On Behalf of | Dec 13, 2019 | Estate Administration

It is becoming more common not only to continuously acquire debt over a lifetime, but to be in the position where you know your debt will outlive you. While many have envisioned leaving significant assets for loved ones, more people now have debts they may not be able to pay off completely.

As you develop your estate plan, it is important to have a realistic perspective of what assets you will be able to pass on to your loved ones, and which ones are not yet yours to give away.

The following outlines some of what you should know about creating an estate plan when some of your assets are not fully paid off.

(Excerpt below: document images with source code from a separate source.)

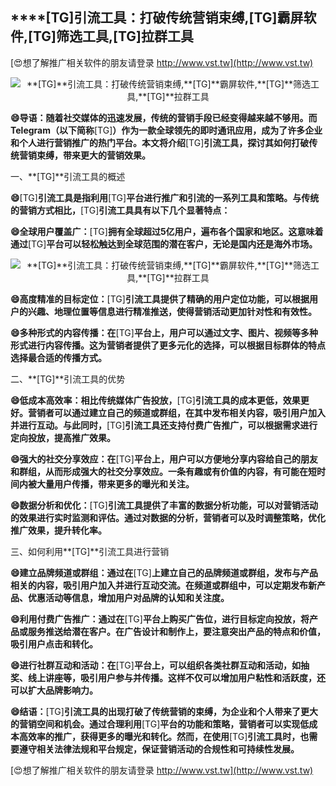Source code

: ## ****[TG]**引流工具：打破传统营销束缚,**[TG]**霸屏软件,**[TG]**筛选工具,**[TG]**拉群工具**

[😍想了解推广相关软件的朋友请登录 http://www.vst.tw](http://www.vst.tw)

 <center><img src="https://vst.tw/MP4/tuiguang/png/4.png" alt="**[TG]**引流工具：打破传统营销束缚,**[TG]**霸屏软件,**[TG]**筛选工具,**[TG]**拉群工具"></center>

**😄导语：随着社交媒体的迅速发展，传统的营销手段已经变得越来越不够用。而Telegram（以下简称**[TG]**）作为一款全球领先的即时通讯应用，成为了许多企业和个人进行营销推广的热门平台。本文将介绍**[TG]**引流工具，探讨其如何打破传统营销束缚，带来更大的营销效果。**

一、**[TG]**引流工具的概述

**😄**[TG]**引流工具是指利用**[TG]**平台进行推广和引流的一系列工具和策略。与传统的营销方式相比，**[TG]**引流工具具有以下几个显著特点：**

**😄全球用户覆盖广：**[TG]**拥有全球超过5亿用户，遍布各个国家和地区。这意味着通过**[TG]**平台可以轻松触达到全球范围的潜在客户，无论是国内还是海外市场。**

 <center><img src="https://vst.tw/MP4/tuiguang/png/8.png" alt="**[TG]**引流工具：打破传统营销束缚,**[TG]**霸屏软件,**[TG]**筛选工具,**[TG]**拉群工具"></center>

**😄高度精准的目标定位：**[TG]**引流工具提供了精确的用户定位功能，可以根据用户的兴趣、地理位置等信息进行精准推送，使得营销活动更加针对性和有效性。**

**😄多种形式的内容传播：在**[TG]**平台上，用户可以通过文字、图片、视频等多种形式进行内容传播。这为营销者提供了更多元化的选择，可以根据目标群体的特点选择最合适的传播方式。**

二、**[TG]**引流工具的优势

**😄低成本高效率：相比传统媒体广告投放，**[TG]**引流工具的成本更低，效果更好。营销者可以通过建立自己的频道或群组，在其中发布相关内容，吸引用户加入并进行互动。与此同时，**[TG]**引流工具还支持付费广告推广，可以根据需求进行定向投放，提高推广效果。**

**😄强大的社交分享效应：在**[TG]**平台上，用户可以方便地分享内容给自己的朋友和群组，从而形成强大的社交分享效应。一条有趣或有价值的内容，有可能在短时间内被大量用户传播，带来更多的曝光和关注。**

**😄数据分析和优化：**[TG]**引流工具提供了丰富的数据分析功能，可以对营销活动的效果进行实时监测和评估。通过对数据的分析，营销者可以及时调整策略，优化推广效果，提升转化率。**

三、如何利用**[TG]**引流工具进行营销

**😄建立品牌频道或群组：通过在**[TG]**上建立自己的品牌频道或群组，发布与产品相关的内容，吸引用户加入并进行互动交流。在频道或群组中，可以定期发布新产品、优惠活动等信息，增加用户对品牌的认知和关注度。**

**😄利用付费广告推广：通过在**[TG]**平台上购买广告位，进行目标定向投放，将产品或服务推送给潜在客户。在广告设计和制作上，要注意突出产品的特点和价值，吸引用户点击和转化。**

**😄进行社群互动和活动：在**[TG]**平台上，可以组织各类社群互动和活动，如抽奖、线上讲座等，吸引用户参与并传播。这样不仅可以增加用户粘性和活跃度，还可以扩大品牌影响力。**

**😄结语：**[TG]**引流工具的出现打破了传统营销的束缚，为企业和个人带来了更大的营销空间和机会。通过合理利用**[TG]**平台的功能和策略，营销者可以实现低成本高效率的推广，获得更多的曝光和转化。然而，在使用**[TG]**引流工具时，也需要遵守相关法律法规和平台规定，保证营销活动的合规性和可持续性发展。**

[😍想了解推广相关软件的朋友请登录 http://www.vst.tw](http://www.vst.tw)



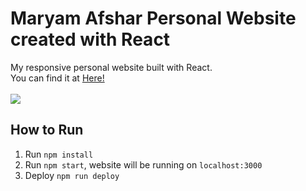 # Maryam Afshar Personal Website created with React
My responsive personal website built with React.
<br/>
You can find it at <a href="https://mary1afshar.github.io/maryamafshar/">Here!</a>
<br/>
<br/>
<img src="https://github.com/mary1afshar/personal_website_react/blob/main/src/images/readmePic.PNG"/>

## How to Run
1. Run `npm install`
2. Run `npm start`, website will be running on `localhost:3000`
3. Deploy `npm run deploy`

Your debt (typically) does not become an heir’s debt

In most cases, the only time your heirs would take on the responsibility of your debt is if they co-signed on a loan with you. In that case, the individual should understand that if you pass away before the debt is paid, they will be responsible for paying the balance of the debt.

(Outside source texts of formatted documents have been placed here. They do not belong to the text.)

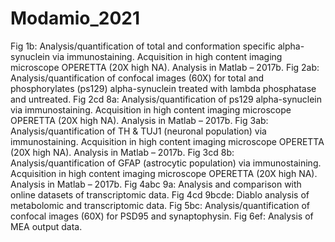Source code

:# Modamio_2021

Fig 1b: Analysis/quantification of total and conformation specific alpha-synuclein via immunostaining. Acquisition in high content imaging microscope OPERETTA (20X high NA). Analysis in Matlab – 2017b. 
Fig 2ab: Analysis/quantification of confocal images (60X) for total and phosphorylates (ps129) alpha-synuclein treated with lambda phosphatase and untreated. 
Fig 2cd 8a: Analysis/quantification of ps129 alpha-synuclein via immunostaining. Acquisition in high content imaging microscope OPERETTA (20X high NA). Analysis in Matlab – 2017b. 
Fig 3ab: Analysis/quantification of TH & TUJ1 (neuronal population) via immunostaining. Acquisition in high content imaging microscope OPERETTA (20X high NA). Analysis in Matlab – 2017b. 
Fig 3cd 8b: Analysis/quantification of GFAP (astrocytic population) via immunostaining. Acquisition in high content imaging microscope OPERETTA (20X high NA). Analysis in Matlab – 2017b.
Fig 4abc 9a: Analysis and comparison with online datasets of transcriptomic data. 
Fig 4cd 9bcde: Diablo analysis of metabolomic and transcriptomic data. 
Fig 5bc: Analysis/quantification of confocal images (60X) for PSD95 and synaptophysin. 
Fig 6ef: Analysis of MEA output data. 
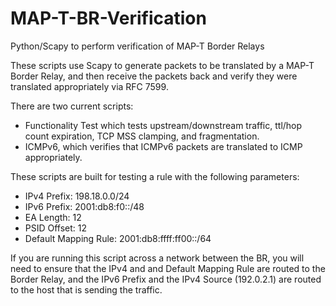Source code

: # MAP-T-BR-Verification
Python/Scapy to perform verification of MAP-T Border Relays

These scripts use Scapy to generate packets to be translated by a MAP-T Border Relay, and then receive the packets back
and verify they were translated appropriately via RFC 7599.

There are two current scripts:
  - Functionality Test which tests upstream/downstream traffic, ttl/hop count expiration, TCP MSS clamping, and fragmentation.
  - ICMPv6, which verifies that ICMPv6 packets are translated to ICMP appropriately.
  
These scripts are built for testing a rule with the following parameters:
  - IPv4 Prefix: 198.18.0.0/24
  - IPv6 Prefix: 2001:db8:f0::/48
  - EA Length: 12
  - PSID Offset: 12
  - Default Mapping Rule: 2001:db8:ffff:ff00::/64
  
If you are running this script across a network between the BR, you will need to ensure that the IPv4 and and Default Mapping
Rule are routed to the Border Relay, and the IPv6 Prefix and the IPv4 Source (192.0.2.1) are routed to the host that 
is sending the traffic.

Typically, it is part of the probate process for the assets of an estate to be used first to pay the costs of administration; then to pay taxes and other valid debts according to the class of a creditor’s claim; and finally, the remainder to heirs. When there are not enough assets to pay off the debts of an estate, a co-debtor is often out of luck. However, in the case of a loan for a specific asset such as a house or car, the creditor can repossess the asset or it can be voluntarily returned by the debtor to reduce the amount of the outstanding claim.

It should start with an honest conversation

During the estate planning process, you should talk to your loved ones about your debts and assets and what plans you have for them after you pass away. You may be able to come up with strategies for assets that are at risk for repossession.

Even if your loved ones are not able to help you pay off your debts, it is important that they know how the probate process will proceed before you pass away.